■ The task:
Skip any image you find and restate the rest of the data word for word.

■ Data records:
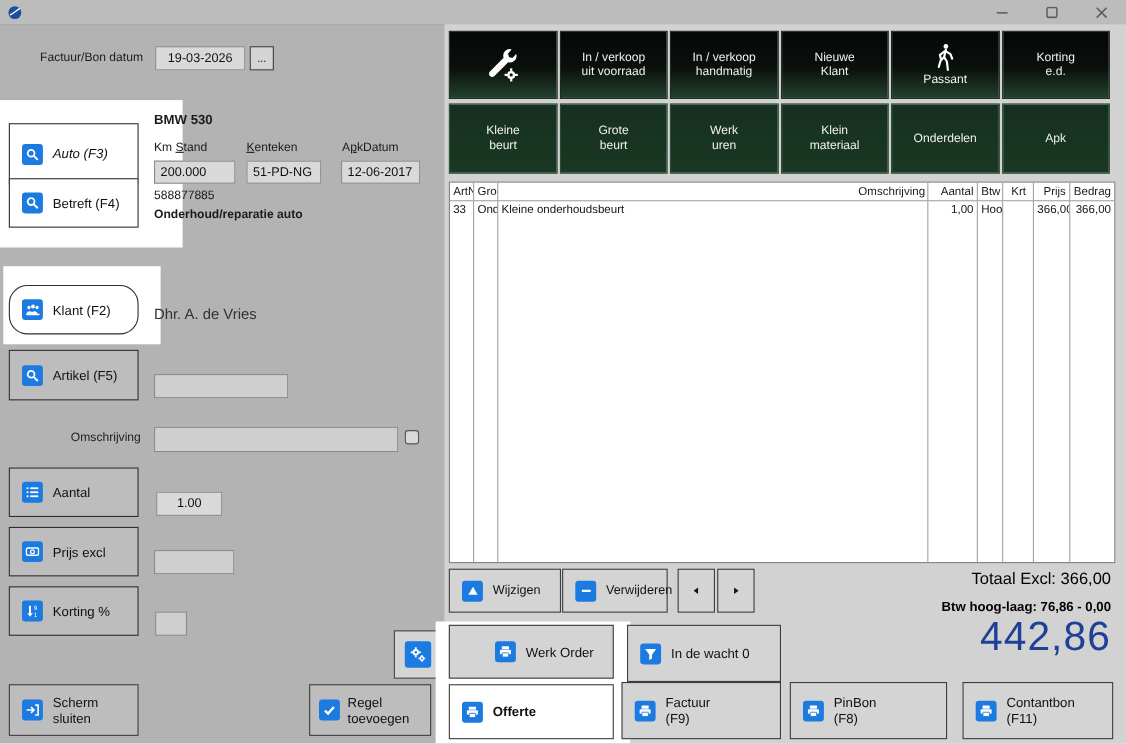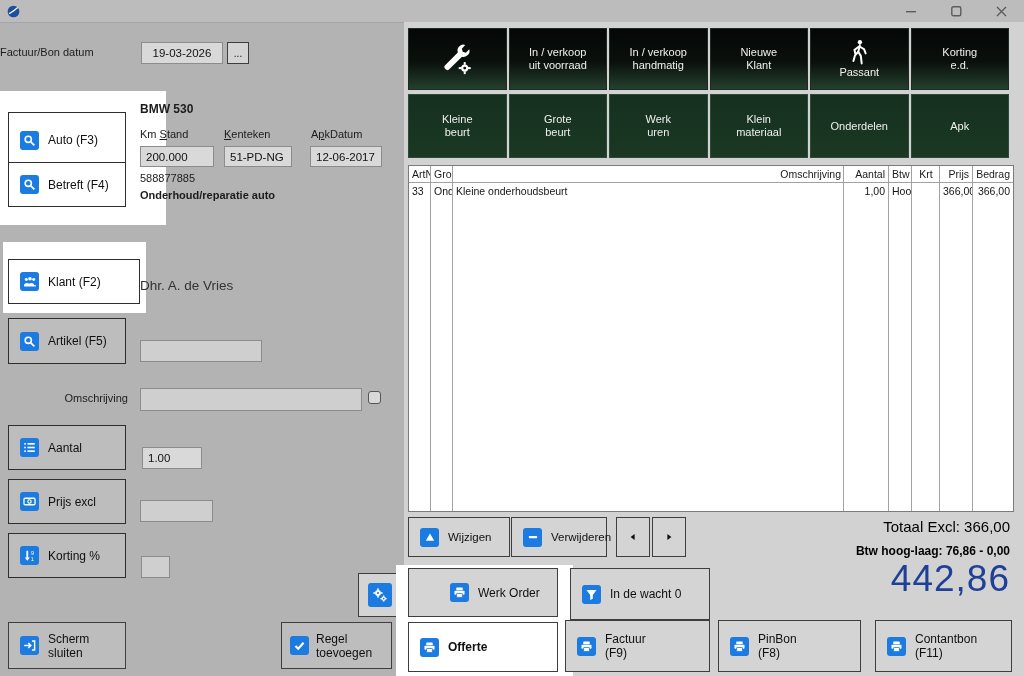--- a/index.html
+++ b/index.html
@@ -82,7 +82,7 @@
   <div class="hl" style="left:0;top:91px;width:166px;height:134px;"></div>
   <div class="hl" style="left:3px;top:242px;width:143px;height:71px;"></div>
 
-  <span class="lbl" style="left:0;top:46px;width:130px;">Factuur/Bon datum</span>
+  <span class="lbl" style="left:0;top:46px;width:130px;text-align:right;">Factuur/Bon datum</span>
   <input class="inp" style="left: 141px; top: 42px; width: 82px; height: 22px; text-align: center;" readonly="" value="19-03-2026">
   <button class="btn btn2" style="left:227px;top:42px;width:22px;height:22px;padding:0;justify-content:center;font-size:10px;">...</button>
 

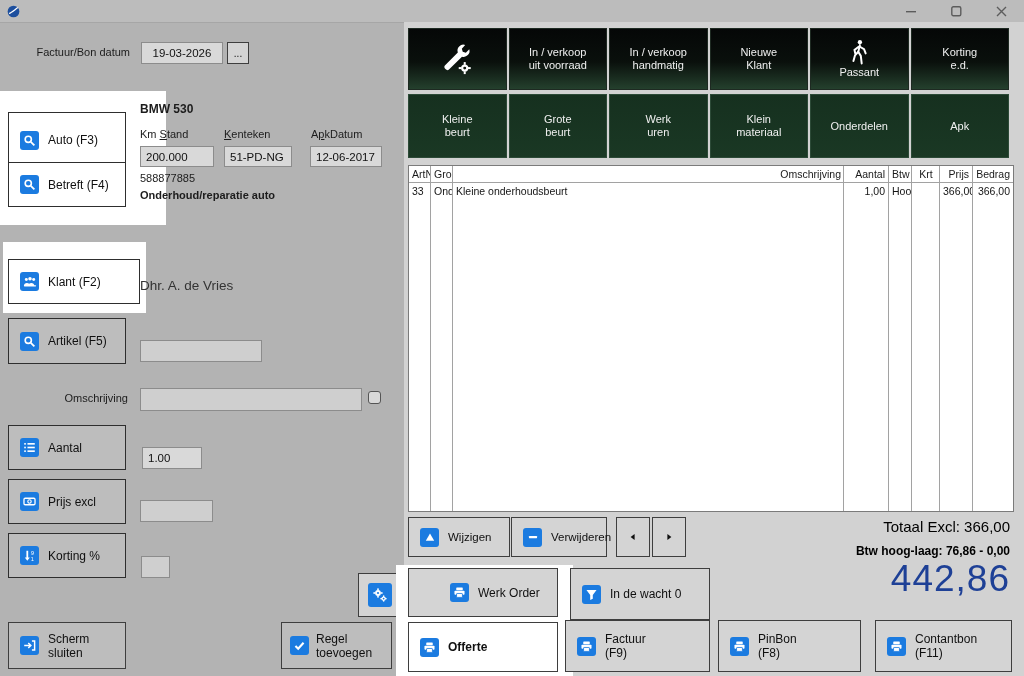--- a/index.html
+++ b/index.html
@@ -86,7 +86,7 @@
   <input class="inp" style="left: 141px; top: 42px; width: 82px; height: 22px; text-align: center;" readonly="" value="19-03-2026">
   <button class="btn btn2" style="left:227px;top:42px;width:22px;height:22px;padding:0;justify-content:center;font-size:10px;">...</button>
 
-  <div class="btn white" style="left:8px;top:112px;width:118px;height:56px;">
+  <div class="btn white" style="left:8px;top:112px;width:118px;height:56px;font-style:italic;">
     <span class="tile">
       <svg viewBox="0 0 16 16" width="13" height="13">
           <circle cx="6.5" cy="6.5" r="3.8" stroke="#fff" stroke-width="2" fill="none"></circle>

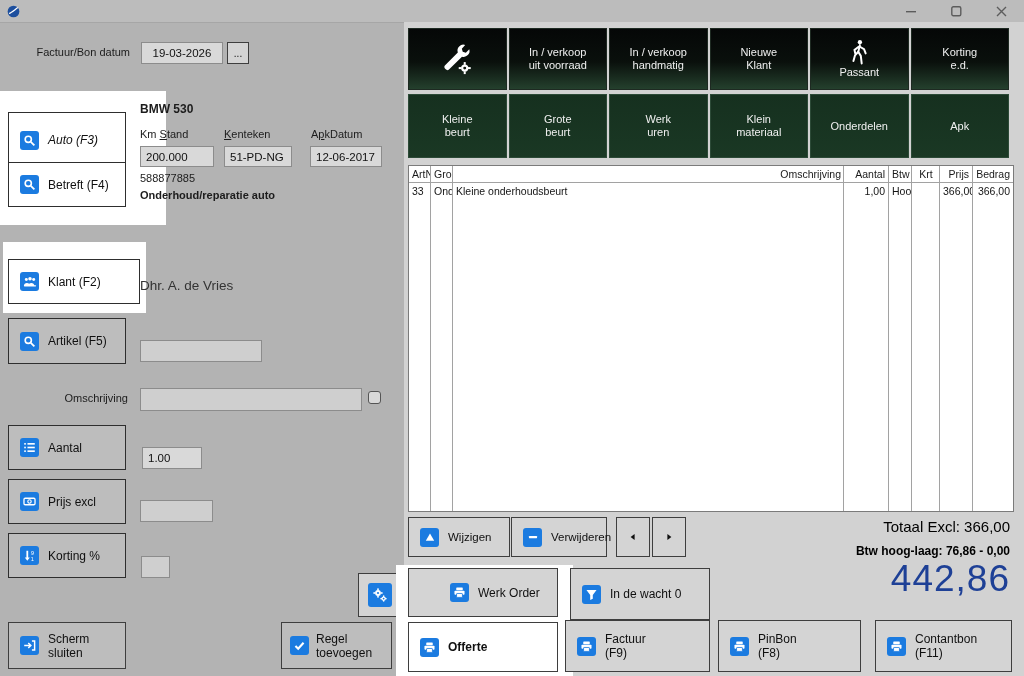--- a/index.html
+++ b/index.html
@@ -119,7 +119,7 @@
   <span class="lbl" style="left:140px;top:172px;">588877885</span>
   <span class="lbl" style="left:140px;top:189px;font-weight:bold;">Onderhoud/reparatie auto</span>
 
-  <div class="btn white" style="left:8px;top:259px;width:132px;height:45px;">
+  <div class="btn white" style="left:8px;top:259px;width:118px;height:45px;border-radius:17px;">
     <span class="tile">
       <svg viewBox="0 0 16 16" width="14" height="14" fill="#fff">
           <circle cx="3.8" cy="5.2" r="1.7"></circle>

■ Exercise solution:
--- a/index.html
+++ b/index.html
@@ -82,7 +82,7 @@
   <div class="hl" style="left:0;top:91px;width:166px;height:134px;"></div>
   <div class="hl" style="left:3px;top:242px;width:143px;height:71px;"></div>
 
-  <span class="lbl" style="left:0;top:46px;width:130px;">Factuur/Bon datum</span>
+  <span class="lbl" style="left:0;top:46px;width:130px;text-align:right;">Factuur/Bon datum</span>
   <input class="inp" style="left: 141px; top: 42px; width: 82px; height: 22px; text-align: center;" readonly="" value="19-03-2026">
   <button class="btn btn2" style="left:227px;top:42px;width:22px;height:22px;padding:0;justify-content:center;font-size:10px;">...</button>
 

--- a/index.html
+++ b/index.html
@@ -86,7 +86,7 @@
   <input class="inp" style="left: 141px; top: 42px; width: 82px; height: 22px; text-align: center;" readonly="" value="19-03-2026">
   <button class="btn btn2" style="left:227px;top:42px;width:22px;height:22px;padding:0;justify-content:center;font-size:10px;">...</button>
 
-  <div class="btn white" style="left:8px;top:112px;width:118px;height:56px;">
+  <div class="btn white" style="left:8px;top:112px;width:118px;height:56px;font-style:italic;">
     <span class="tile">
       <svg viewBox="0 0 16 16" width="13" height="13">
           <circle cx="6.5" cy="6.5" r="3.8" stroke="#fff" stroke-width="2" fill="none"></circle>

--- a/index.html
+++ b/index.html
@@ -119,7 +119,7 @@
   <span class="lbl" style="left:140px;top:172px;">588877885</span>
   <span class="lbl" style="left:140px;top:189px;font-weight:bold;">Onderhoud/reparatie auto</span>
 
-  <div class="btn white" style="left:8px;top:259px;width:132px;height:45px;">
+  <div class="btn white" style="left:8px;top:259px;width:118px;height:45px;border-radius:17px;">
     <span class="tile">
       <svg viewBox="0 0 16 16" width="14" height="14" fill="#fff">
           <circle cx="3.8" cy="5.2" r="1.7"></circle>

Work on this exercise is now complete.